[Collected data entries]
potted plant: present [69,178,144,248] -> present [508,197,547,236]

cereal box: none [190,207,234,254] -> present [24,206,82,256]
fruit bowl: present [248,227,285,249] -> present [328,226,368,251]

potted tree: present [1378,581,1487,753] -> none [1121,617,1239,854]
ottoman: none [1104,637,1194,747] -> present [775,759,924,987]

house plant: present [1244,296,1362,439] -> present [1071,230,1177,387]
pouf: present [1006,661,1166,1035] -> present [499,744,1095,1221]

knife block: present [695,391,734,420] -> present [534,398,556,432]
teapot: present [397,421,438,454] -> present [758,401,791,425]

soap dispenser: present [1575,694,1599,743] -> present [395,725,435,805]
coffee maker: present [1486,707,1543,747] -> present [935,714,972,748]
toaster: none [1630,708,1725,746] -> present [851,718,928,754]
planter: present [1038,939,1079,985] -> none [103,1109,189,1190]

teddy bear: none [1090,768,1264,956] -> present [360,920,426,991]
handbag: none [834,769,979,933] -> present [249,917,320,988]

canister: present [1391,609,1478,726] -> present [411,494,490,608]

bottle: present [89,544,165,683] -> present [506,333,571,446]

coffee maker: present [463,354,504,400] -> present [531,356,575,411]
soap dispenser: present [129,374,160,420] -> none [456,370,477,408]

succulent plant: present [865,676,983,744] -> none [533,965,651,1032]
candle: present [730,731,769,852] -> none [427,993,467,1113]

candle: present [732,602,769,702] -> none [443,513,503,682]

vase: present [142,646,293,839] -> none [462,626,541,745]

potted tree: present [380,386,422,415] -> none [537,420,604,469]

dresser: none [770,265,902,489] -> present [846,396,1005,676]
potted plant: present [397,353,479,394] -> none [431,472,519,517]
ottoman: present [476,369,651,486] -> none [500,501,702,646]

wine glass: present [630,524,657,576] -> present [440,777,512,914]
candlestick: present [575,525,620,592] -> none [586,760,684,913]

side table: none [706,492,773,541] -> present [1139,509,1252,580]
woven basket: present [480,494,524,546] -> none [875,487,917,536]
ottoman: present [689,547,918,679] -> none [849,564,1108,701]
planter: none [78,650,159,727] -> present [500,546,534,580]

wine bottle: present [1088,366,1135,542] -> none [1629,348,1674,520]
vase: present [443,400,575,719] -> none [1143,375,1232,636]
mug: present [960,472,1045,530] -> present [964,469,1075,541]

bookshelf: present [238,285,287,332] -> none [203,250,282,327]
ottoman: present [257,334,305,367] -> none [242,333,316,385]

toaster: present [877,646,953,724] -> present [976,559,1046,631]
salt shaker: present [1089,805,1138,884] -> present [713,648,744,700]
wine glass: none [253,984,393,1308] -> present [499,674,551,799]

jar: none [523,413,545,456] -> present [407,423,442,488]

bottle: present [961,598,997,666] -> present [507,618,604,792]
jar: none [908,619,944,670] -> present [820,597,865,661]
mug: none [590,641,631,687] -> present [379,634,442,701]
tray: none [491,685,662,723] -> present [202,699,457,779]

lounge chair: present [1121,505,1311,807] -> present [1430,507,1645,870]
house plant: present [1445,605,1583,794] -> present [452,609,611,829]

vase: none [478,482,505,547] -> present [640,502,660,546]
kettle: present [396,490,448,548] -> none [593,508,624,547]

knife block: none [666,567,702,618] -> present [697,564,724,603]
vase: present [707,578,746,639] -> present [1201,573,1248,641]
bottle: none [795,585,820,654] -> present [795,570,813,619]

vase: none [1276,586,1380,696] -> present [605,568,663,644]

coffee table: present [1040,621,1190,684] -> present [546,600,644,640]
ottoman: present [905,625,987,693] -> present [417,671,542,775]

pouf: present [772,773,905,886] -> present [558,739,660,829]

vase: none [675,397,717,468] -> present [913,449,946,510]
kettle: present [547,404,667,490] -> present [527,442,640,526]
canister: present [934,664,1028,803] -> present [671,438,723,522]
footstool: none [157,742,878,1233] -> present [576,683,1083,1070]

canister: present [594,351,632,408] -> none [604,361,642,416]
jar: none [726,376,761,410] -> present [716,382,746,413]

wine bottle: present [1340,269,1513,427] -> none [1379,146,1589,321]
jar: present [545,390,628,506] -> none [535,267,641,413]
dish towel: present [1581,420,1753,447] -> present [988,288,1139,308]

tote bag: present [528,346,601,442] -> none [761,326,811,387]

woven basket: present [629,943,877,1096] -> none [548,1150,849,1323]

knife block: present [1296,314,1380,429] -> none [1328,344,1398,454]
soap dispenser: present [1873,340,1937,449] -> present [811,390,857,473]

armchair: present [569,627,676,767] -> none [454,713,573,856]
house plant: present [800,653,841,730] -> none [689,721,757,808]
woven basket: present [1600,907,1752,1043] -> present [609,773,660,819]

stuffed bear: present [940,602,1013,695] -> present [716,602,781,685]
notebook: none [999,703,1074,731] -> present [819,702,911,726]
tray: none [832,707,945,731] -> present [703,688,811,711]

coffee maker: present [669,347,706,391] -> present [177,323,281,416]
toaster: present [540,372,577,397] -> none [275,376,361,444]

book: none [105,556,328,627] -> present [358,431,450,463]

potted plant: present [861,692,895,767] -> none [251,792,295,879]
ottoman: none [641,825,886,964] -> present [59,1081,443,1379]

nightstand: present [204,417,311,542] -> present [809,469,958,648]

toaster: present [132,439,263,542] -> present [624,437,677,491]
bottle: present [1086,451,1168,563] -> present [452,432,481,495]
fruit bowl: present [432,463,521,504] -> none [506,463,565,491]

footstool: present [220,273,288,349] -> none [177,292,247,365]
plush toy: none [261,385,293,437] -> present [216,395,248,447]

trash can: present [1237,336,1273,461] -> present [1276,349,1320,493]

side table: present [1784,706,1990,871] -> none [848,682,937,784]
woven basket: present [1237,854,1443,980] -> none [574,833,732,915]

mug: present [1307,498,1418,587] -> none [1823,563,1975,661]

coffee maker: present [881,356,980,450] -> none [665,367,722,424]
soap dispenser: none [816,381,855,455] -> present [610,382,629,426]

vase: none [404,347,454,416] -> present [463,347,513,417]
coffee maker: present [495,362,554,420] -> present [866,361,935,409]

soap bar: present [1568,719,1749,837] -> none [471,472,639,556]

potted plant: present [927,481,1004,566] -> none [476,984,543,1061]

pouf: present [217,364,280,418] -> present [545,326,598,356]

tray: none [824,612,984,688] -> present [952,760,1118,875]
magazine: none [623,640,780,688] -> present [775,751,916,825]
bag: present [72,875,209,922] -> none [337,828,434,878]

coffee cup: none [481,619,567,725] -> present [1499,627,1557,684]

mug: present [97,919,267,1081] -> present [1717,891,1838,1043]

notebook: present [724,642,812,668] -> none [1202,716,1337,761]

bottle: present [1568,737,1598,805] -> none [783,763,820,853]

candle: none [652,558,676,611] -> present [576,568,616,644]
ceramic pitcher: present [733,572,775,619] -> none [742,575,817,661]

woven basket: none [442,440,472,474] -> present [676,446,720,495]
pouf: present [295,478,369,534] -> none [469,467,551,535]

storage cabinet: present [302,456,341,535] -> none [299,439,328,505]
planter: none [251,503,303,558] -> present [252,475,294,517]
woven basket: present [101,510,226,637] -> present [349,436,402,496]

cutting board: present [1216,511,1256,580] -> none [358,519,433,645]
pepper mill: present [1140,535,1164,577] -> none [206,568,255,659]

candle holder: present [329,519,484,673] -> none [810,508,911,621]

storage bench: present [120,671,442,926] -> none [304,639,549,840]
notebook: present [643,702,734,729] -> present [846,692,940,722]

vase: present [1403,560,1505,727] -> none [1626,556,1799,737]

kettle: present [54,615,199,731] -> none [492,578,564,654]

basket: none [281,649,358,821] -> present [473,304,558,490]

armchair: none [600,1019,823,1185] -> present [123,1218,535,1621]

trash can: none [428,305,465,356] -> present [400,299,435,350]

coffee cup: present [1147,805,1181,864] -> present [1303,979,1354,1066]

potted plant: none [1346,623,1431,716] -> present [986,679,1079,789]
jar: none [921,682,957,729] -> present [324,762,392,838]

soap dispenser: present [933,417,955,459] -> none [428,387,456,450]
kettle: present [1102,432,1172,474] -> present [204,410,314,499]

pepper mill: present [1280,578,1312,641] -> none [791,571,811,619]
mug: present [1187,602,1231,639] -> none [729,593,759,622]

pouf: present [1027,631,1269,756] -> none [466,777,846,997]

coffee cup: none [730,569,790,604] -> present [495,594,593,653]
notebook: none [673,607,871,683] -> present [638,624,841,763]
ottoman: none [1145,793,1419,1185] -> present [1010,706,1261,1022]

■ **Work item**: Reproduce the lines above, beginning at the line with "toaster: none [1630,708,1725,746]" and stopping after the line with "candlestick: present [575,525,620,592]", exactly as they are.

■ **Task output**:
toaster: none [1630,708,1725,746] -> present [851,718,928,754]
planter: present [1038,939,1079,985] -> none [103,1109,189,1190]

teddy bear: none [1090,768,1264,956] -> present [360,920,426,991]
handbag: none [834,769,979,933] -> present [249,917,320,988]

canister: present [1391,609,1478,726] -> present [411,494,490,608]

bottle: present [89,544,165,683] -> present [506,333,571,446]

coffee maker: present [463,354,504,400] -> present [531,356,575,411]
soap dispenser: present [129,374,160,420] -> none [456,370,477,408]

succulent plant: present [865,676,983,744] -> none [533,965,651,1032]
candle: present [730,731,769,852] -> none [427,993,467,1113]

candle: present [732,602,769,702] -> none [443,513,503,682]

vase: present [142,646,293,839] -> none [462,626,541,745]

potted tree: present [380,386,422,415] -> none [537,420,604,469]

dresser: none [770,265,902,489] -> present [846,396,1005,676]
potted plant: present [397,353,479,394] -> none [431,472,519,517]
ottoman: present [476,369,651,486] -> none [500,501,702,646]

wine glass: present [630,524,657,576] -> present [440,777,512,914]
candlestick: present [575,525,620,592] -> none [586,760,684,913]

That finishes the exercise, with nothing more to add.